En Asie, Bonnard rencontre également un trait qui s’accorde particulièrement bien à sa nature : la communion de l’homme avec tout ce qui est vivant. Elle a pour corollaire le rejet radical de l’individualisme, de tous les Moi dilatés qui étalent leur néant de fatuité sur les tristes tréteaux du monde moderne. Songeant à l’influence du bouddhisme sur la civilisation chinoise, Bonnard saisit admirablement ce qui fait la force de la conception extrême-orientale de la vie : « Le sentiment de la parenté des êtres, la croyance aux renaissances sans nombre, tout concourt à faire qu’un homme, heureux ou misérable, ne se confonde jamais complètement avec sa condition du moment. Il garde sur elle une supériorité passive et ne la considère que comme un vêtement emprunté, qu’il va bientôt rendre et changer au grand vestiaire » (20). Quelques années avant sa mort, dans l’un des quatre articles qu’il donna au Spectacle du Monde, Bonnard confessa toute sa reconnaissance envers saint François d’Assise qui, « en étendant si largement son amour sur tout ce qui vit, et particulièrement les animaux (…) répare en quelque mesure l’immense infériorité de l’âme européenne par rapport à l’âme asiatique », ajoutant aussitôt à cela une réflexion d’inspiration très “guénonienne” : « Sans doute, on trouverait dans le catholicisme du Moyen Âge quelques témoignages des mêmes tendances, car il ne faut pas oublier qu’en dépit de la différence des religions, l’âme du Moyen Âge et celle de l’Asie se sont étendues sur le même plan, et c’est la Renaissance qui a rompu cette continuité, par la prépondérance qu’elle a donnée à l’homme comme être de raison » (21).

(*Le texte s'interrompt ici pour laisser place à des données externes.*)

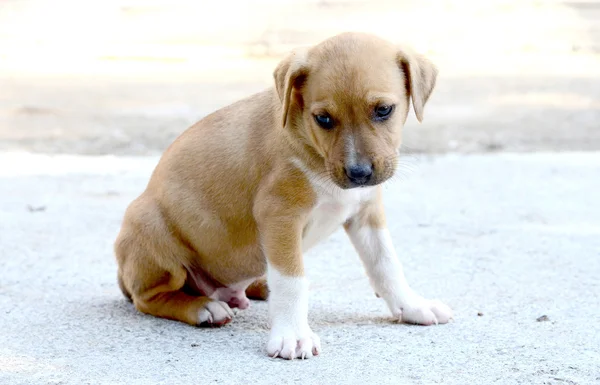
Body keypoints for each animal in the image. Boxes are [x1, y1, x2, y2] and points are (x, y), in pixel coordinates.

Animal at [113, 31, 450, 358]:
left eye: (383, 110)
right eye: (323, 118)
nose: (359, 173)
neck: (314, 153)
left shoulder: (366, 213)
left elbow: (386, 264)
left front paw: (411, 305)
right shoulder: (280, 216)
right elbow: (291, 280)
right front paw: (294, 335)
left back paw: (255, 287)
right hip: (150, 229)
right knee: (149, 298)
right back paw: (203, 308)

Chez Bonnard, l’amour de l’Asie allait donc bien au-delà de l’attirance esthétique pour les laques, ou les étoffes et les estampes dont il tapissa son cabinet de travail. Son livre sur la Chine prouve qu’il avait lu les meilleurs sinologues de l’époque et l’on sait qu’il était abonné au Bulletin de l’École française d’Extrême-Orient. En 1925, il rend compte élogieusement, dans le journal des Débats, d’un ouvrage de René Guénon, L’Homme et son devenir selon le Vêdânta, qu’il range parmi les livres pouvant donner de l’Asie « une idée profonde et vraie » (22). Quelques années plus tard, dans un numéro de la Nouvelle Revue Française consacré à Gobineau, Bonnard rend hommage en ces termes à l’auteur de l’essai intitulé Les Religions et les philosophies de l’Asie centrale : « Ayant moi-même cette Asie pour patrie personnelle et pour immense refuge, loin du vulgaire Occident, je lui suis reconnaissant d’avoir été l’un de ceux qui la dévoilèrent » (23). Les fracas de l’histoire ne pourront rien contre cette dilection qui, à elle seule, fait de Bonnard un cas à part au sein de la culture de droite en France au XXe siècle. Le 5 mars 1940, il écrit en effet à l’abbé Farnar qu’il rencontre en Extrême-Orient « des façons de comprendre la vie et de contempler le monde en m’associant à lui qui répondent à ma nature » (24).